Anche nell’editoria le regole del gioco sono cambiate, soprattutto per effetto di internet, oltre che di un crescente affollamento concorrenziale, che non risparmia nemmeno questo settore.

Vi sarete accorti che la Gazzetta dello Sport ha cambiato pelle, riproponendosi con un format più ridotto e compatto.

Inevitabile: questa marca (è a tutti gli effetti un brand) è una “marca mito” per moltissimi italiani, ma il prodotto andava svecchiato e rilanciato.

E’ vero che, tendenzialmente, chi compra “la Rosa” non compra altri quotidiani sportivi (anche se c’è chi preferisce variare, così come vi sono coloro che non si fanno mancare niente e comprano più quotidiani ), quindi c’è un’elevata fedeltà, però il punto è che oggi le possibilità di informarsi sul proprio sport preferito (soprattutto il calcio) sono molteplici: come detto, c’è l’effetto dirompente del web (fra blog, forum, siti degli stessi giornali, siti della squadra del cuore) e anche in Tv se ne parla molto più che in passato.
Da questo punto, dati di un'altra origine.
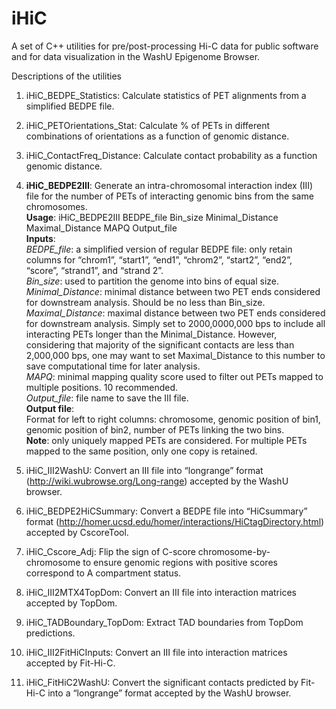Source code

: # iHiC
A set of C++ utilities for pre/post-processing Hi-C data for public software and for data visualization in the WashU Epigenome Browser.

Descriptions of the utilities

1. iHiC_BEDPE_Statistics: Calculate statistics of PET alignments from a simplified BEDPE file.


2. iHiC_PETOrientations_Stat: Calculate % of PETs in different combinations of orientations as a function of genomic distance.
3. iHiC_ContactFreq_Distance: Calculate contact probability as a function genomic distance.
4. <b>iHiC_BEDPE2III</b>: Generate an intra-chromosomal interaction index (III) file for the number of PETs of interacting genomic bins from the same chromosomes.<br>
<b>Usage</b>: iHiC_BEDPE2III BEDPE_file Bin_size Minimal_Distance Maximal_Distance MAPQ Output_file<br>
<b>Inputs</b>:<br>
  <em>BEDPE_file</em>: a simplified version of regular BEDPE file: only retain columns for “chrom1”, “start1”, “end1”, “chrom2”, “start2”, “end2”, “score”, “strand1”, and “strand 2”.<br>
  <em>Bin_size</em>: used to partition the genome into bins of equal size.<br>
  <em>Minimal_Distance</em>: minimal distance between two PET ends considered for downstream analysis. Should be no less than Bin_size.<br>
  <em>Maximal_Distance</em>: maximal distance between two PET ends considered for downstream analysis. Simply set to 2000,0000,000 bps to include all interacting PETs longer than the Minimal_Distance. However, considering that majority of the significant contacts are less than 2,000,000 bps, one may want to set Maximal_Distance to this number to save computational time for later analysis.<br>
  <em>MAPQ</em>: minimal mapping quality score used to filter out PETs mapped to multiple positions. 10 recommended.<br>
  <em>Output_file</em>: file name to save the III file.<br>
<b>Output file</b>:<br>
  Format for left to right columns: chromosome, genomic position of bin1, genomic position of bin2, number of PETs linking the two bins.<br>
  <b>Note</b>: only uniquely mapped PETs are considered. For multiple PETs mapped to the same position, only one copy is retained.<br>

5. iHiC_III2WashU: Convert an III file into “longrange” format (http://wiki.wubrowse.org/Long-range) accepted by the WashU browser.
6. iHiC_BEDPE2HiCSummary: Convert a BEDPE file into “HiCsummary” format (http://homer.ucsd.edu/homer/interactions/HiCtagDirectory.html) accepted by CscoreTool.
7. iHiC_Cscore_Adj: Flip the sign of C-score chromosome-by- chromosome to ensure genomic regions with positive scores correspond to A compartment status.
8. iHiC_III2MTX4TopDom: Convert an III file into interaction matrices accepted by TopDom.
9. iHiC_TADBoundary_TopDom: Extract TAD boundaries from TopDom predictions.
10. iHiC_III2FitHiCInputs: Convert an III file into interaction matrices accepted by Fit-Hi-C.
11. iHiC_FitHiC2WashU: Convert the significant contacts predicted by Fit-Hi-C into a “longrange” format accepted by the WashU browser.
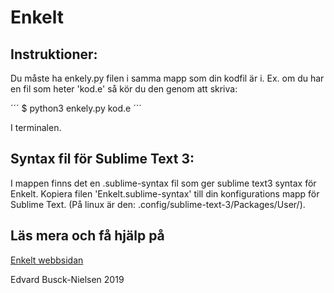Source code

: # Enkelt

## Instruktioner:

Du måste ha enkely.py filen i samma mapp som din kodfil är i.
Ex. om du har en fil som heter 'kod.e' så kör du den genom att skriva:

´´´
$ python3 enkely.py kod.e
´´´

I terminalen.

## Syntax fil för Sublime Text 3:

I mappen finns det en .sublime-syntax fil som ger sublime text3 syntax för Enkelt.
Kopiera filen 'Enkelt.sublime-syntax' till din konfigurations mapp för Sublime Text.
(På linux är den: .config/sublime-text-3/Packages/User/).

## Läs mera och få hjälp på
[Enkelt webbsidan](https://buscedv.github.io/Enkelt)

Edvard Busck-Nielsen 2019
Sotto questo profilo, non bisogna trascurare che quelli che hanno l’abbonamento a Sky o Mediaset Premium e seguono la squadra del cuore quasi “minuto per minuto”.

Cosa fare in questi casi?

  • rivedere il format del “carteceo”, rendendolo magari più fruibile (più facile da sfogliare, da tenere in tasca) e/o appealing, ma soprattutto rendendolo complementare/sinergico in termini di contenuti con il proprio “spazio web”;
  • gestire con grande attenzione il sito internet (ed un eventuale blog e/o forum), facendo in modo che diventi, per il cliente, uno spazio per dialogare con il giornale e con gli altri appassionati di sport e per ottenere notizie fresche (magari delle semplici anticipazioni), in tempo reale;
  • ricreare un “mondo” per i propri lettori (anche grazie al web). Da qui, ad esempio, iniziative di co-marketing con prodotti e brand “in target” (ottima modalità anche per raccimolare un bel po’ di soldini) ed iniziative capaci da un lato di intrattenere e dall’altro di rafforzare il legame con la clientele e fra la clientela. E qui ritorniamo al marketing esperienziale, al marketing relazionale e d al marketing tribale (tutto torna).Del resto, lo sport è un “universo” a forte (ed intrinseco) contenuto emozionale ed i vari attori che a vario titolo operano al suo interno (vi ricordate?) non possono trascurare questo aspetto quando decidono come approcciare il mercato.